Goobris Alert: "We want to be Santa Claus"
I kid you not. Google's latest antitrust defense, from the mouth of Dana Wagner, Google's lead antitrust lawyer, is: "We want to be Santa Claus. We want to make lots of toys that people like playing with. But if you don't want to play with our toys, you've got us."
- See the quote for yourself at the very end of a Globe and Mail article entitled: "Google: we're not evil and we're not a monopoly either."
- Google's Mr. Wagner continues: “In a West Coast company run by engineers, I don't think there was much attention paid to being in Ottawa, being in D.C. and telling your story,” Mr. Wagner says. “If you don't tell your story, other people do it for you.”
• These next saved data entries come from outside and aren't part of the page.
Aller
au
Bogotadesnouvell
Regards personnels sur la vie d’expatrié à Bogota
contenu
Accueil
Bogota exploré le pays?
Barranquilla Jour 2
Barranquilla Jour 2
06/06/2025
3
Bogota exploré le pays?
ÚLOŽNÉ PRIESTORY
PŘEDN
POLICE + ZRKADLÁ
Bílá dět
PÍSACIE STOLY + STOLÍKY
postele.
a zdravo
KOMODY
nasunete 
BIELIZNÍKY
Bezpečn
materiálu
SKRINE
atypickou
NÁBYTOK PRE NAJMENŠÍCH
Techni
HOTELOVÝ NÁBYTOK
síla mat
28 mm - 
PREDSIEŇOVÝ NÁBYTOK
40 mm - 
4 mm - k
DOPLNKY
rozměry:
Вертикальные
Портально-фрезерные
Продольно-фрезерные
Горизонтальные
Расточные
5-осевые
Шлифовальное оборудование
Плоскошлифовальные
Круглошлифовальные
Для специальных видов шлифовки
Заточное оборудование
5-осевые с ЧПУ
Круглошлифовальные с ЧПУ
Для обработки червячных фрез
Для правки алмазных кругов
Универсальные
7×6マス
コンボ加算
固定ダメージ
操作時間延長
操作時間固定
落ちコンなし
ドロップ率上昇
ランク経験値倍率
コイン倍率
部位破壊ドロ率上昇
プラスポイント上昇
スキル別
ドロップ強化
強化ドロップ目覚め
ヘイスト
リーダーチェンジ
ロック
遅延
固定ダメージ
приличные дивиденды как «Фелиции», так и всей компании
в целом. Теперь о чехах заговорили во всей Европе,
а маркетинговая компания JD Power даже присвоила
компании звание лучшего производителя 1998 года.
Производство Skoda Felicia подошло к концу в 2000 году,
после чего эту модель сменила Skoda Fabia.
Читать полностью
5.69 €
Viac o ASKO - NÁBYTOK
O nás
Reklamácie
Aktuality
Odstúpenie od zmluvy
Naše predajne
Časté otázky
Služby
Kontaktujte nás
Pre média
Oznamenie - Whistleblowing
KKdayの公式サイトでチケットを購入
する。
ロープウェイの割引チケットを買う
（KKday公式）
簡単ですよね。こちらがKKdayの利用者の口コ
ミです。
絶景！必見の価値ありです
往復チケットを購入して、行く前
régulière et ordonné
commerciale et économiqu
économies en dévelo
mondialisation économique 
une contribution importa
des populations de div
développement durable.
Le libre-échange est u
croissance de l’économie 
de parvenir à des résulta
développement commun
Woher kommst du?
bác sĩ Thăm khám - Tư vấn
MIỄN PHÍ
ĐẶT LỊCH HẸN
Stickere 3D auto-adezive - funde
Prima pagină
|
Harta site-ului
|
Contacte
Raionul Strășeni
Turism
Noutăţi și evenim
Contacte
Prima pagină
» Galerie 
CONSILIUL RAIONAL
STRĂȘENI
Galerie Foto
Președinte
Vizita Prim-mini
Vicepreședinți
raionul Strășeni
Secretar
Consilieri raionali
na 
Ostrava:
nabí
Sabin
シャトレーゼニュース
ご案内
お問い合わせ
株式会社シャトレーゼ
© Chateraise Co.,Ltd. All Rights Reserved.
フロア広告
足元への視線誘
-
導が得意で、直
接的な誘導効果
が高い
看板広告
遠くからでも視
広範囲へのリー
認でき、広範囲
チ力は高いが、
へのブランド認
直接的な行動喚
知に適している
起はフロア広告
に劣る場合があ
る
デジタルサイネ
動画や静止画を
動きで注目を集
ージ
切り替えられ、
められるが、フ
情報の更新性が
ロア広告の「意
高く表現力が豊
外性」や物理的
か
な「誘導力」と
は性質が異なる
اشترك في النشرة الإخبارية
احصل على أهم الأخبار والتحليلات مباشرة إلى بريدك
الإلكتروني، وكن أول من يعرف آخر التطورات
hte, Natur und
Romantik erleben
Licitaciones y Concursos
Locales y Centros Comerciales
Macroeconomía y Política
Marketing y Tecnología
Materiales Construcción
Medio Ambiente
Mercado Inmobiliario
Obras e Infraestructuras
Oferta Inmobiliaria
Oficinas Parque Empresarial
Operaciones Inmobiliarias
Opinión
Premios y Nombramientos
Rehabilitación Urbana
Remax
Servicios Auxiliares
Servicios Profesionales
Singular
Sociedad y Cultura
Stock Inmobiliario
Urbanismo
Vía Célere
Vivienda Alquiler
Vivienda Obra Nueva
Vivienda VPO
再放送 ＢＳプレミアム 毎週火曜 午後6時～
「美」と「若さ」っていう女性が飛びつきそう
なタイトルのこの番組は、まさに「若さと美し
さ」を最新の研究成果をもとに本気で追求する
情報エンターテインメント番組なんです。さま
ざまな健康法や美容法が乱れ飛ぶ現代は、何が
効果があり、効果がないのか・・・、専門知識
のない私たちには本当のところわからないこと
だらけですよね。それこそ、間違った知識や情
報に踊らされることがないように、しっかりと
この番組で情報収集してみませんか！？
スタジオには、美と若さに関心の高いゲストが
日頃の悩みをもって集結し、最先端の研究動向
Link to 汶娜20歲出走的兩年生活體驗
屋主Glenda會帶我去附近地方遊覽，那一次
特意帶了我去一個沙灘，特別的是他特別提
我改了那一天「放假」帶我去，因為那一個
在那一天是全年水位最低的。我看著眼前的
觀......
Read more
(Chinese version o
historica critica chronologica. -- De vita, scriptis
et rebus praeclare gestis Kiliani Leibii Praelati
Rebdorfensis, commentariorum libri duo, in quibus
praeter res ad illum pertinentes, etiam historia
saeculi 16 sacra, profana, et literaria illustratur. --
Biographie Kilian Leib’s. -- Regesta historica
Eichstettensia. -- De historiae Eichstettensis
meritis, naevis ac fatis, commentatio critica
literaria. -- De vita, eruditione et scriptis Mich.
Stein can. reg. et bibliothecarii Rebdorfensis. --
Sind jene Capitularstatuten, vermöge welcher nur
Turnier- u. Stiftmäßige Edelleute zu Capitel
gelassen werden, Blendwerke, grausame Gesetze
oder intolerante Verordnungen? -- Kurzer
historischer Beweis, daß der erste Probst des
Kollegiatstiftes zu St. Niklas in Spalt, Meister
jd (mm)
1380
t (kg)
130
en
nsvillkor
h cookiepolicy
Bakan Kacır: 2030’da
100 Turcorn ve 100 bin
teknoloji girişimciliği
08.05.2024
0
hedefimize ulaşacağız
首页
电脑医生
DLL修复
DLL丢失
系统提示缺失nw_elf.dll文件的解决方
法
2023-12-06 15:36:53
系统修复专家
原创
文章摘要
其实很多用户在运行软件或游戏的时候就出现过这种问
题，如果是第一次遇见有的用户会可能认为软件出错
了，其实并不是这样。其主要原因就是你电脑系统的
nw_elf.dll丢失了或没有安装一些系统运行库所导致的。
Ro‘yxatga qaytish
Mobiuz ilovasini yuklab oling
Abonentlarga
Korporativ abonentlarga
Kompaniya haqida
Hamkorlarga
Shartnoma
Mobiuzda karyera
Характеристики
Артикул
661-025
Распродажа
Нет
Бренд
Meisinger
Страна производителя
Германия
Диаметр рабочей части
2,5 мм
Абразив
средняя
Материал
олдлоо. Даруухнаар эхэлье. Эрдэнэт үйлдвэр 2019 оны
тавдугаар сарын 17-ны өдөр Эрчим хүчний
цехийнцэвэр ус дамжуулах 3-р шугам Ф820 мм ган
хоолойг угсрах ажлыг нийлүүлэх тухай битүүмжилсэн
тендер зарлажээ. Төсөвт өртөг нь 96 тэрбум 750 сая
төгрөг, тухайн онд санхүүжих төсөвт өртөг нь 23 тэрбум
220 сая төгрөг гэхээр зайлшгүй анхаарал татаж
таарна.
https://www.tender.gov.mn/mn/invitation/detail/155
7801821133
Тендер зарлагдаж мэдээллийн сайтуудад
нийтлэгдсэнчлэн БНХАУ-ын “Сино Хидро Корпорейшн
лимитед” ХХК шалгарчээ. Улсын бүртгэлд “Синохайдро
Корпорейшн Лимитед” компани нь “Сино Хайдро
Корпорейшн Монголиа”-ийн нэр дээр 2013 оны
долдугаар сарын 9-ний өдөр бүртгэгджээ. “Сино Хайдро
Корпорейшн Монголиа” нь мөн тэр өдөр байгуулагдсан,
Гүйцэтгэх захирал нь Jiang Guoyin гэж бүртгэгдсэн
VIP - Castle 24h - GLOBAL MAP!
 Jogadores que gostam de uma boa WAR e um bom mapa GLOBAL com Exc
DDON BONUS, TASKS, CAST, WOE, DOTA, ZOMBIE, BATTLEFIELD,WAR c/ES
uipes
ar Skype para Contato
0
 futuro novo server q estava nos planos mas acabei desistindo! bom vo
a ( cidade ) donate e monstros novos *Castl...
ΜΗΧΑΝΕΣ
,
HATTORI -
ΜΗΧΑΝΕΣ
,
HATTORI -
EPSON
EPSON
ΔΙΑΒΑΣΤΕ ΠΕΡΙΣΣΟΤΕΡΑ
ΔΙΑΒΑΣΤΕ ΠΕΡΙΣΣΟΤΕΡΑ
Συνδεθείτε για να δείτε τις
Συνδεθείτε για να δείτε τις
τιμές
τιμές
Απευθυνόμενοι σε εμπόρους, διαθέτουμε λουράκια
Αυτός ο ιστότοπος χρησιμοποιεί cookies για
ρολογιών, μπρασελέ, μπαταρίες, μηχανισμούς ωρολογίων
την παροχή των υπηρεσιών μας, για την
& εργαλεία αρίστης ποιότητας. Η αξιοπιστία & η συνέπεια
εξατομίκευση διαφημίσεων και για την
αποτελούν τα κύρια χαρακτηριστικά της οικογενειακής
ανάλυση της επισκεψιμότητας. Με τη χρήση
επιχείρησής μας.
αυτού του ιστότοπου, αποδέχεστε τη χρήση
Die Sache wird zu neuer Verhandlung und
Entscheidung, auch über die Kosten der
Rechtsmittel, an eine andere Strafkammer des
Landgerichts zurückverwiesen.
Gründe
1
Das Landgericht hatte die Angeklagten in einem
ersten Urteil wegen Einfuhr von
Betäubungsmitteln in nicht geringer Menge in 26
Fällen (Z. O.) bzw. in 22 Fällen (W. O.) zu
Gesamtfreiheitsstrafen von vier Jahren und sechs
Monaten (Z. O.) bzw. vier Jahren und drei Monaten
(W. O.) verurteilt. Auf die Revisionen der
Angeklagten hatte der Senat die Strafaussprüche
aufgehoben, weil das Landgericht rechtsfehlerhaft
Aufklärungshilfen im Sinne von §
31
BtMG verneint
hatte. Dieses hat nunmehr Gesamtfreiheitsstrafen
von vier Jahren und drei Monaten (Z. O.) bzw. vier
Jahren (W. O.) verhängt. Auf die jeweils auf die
Let me attempt to unpack the irony of this new story/metaphor of which Google has taken ownership.
Most companies when they tell their corporate "story" try to "put their best foot forward," but no one but Google would think to try and slip jolly megalomaniacal corpulence down the narrow chimney of public credibility.
Only Google would have so little real-world self-awareness as to choose to wrap itself in the beloved mythical role of Santa Claus who has the unique power to decide who has been good or "evil" during the last year, and the unique power to reward those who have been "good" in Google's eyes with toys and punish those who have been "evil" with coal in their stocking.